[Data pulled from a collection]
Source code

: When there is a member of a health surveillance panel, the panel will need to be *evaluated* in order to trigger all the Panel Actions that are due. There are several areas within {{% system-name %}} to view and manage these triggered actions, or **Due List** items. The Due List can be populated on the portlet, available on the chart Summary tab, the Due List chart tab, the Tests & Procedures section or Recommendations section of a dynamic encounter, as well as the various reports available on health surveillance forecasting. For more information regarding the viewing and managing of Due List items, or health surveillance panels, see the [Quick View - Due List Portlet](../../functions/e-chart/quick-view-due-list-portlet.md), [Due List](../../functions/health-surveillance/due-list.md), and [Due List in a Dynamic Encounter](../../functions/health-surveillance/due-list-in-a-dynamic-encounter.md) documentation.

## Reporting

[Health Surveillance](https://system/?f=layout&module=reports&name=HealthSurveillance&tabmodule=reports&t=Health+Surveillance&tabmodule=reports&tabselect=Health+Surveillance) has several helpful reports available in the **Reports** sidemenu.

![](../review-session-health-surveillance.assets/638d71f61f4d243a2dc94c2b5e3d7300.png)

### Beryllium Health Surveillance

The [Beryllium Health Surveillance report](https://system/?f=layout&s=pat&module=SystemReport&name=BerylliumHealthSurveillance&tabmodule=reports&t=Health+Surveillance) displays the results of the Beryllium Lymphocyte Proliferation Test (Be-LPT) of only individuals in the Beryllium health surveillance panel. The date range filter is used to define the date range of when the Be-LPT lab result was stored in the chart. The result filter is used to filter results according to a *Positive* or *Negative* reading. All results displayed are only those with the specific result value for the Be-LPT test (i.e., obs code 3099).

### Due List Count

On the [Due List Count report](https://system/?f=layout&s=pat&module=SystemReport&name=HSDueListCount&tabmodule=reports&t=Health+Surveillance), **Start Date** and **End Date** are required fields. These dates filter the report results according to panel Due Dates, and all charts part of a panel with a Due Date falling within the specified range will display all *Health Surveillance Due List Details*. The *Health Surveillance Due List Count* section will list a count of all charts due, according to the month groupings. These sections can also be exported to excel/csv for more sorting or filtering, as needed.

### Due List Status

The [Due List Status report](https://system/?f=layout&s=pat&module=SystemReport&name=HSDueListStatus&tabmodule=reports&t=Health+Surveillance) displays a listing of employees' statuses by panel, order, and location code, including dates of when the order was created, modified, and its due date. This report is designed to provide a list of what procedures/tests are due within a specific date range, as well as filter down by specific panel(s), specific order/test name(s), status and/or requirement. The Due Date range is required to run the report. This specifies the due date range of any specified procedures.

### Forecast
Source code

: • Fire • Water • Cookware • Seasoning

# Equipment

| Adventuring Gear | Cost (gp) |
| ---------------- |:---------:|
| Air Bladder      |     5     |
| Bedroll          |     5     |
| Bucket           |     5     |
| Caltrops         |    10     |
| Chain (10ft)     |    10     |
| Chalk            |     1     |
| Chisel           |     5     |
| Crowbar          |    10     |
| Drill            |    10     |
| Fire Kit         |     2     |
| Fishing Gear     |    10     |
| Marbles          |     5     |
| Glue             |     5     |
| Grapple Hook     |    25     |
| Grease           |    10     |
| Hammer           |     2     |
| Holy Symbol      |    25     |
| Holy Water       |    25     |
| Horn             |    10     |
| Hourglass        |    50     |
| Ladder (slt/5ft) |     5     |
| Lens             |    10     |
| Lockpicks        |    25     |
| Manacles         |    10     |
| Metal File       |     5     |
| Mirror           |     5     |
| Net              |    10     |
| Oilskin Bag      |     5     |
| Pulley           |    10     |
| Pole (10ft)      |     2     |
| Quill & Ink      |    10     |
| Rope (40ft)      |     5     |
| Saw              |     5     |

**Job item:** Pick out every line of the items above that contains the string "Gear". Case counts.

**Task answer:**
| Adventuring Gear | Cost (gp) |
| Fishing Gear     |    10     |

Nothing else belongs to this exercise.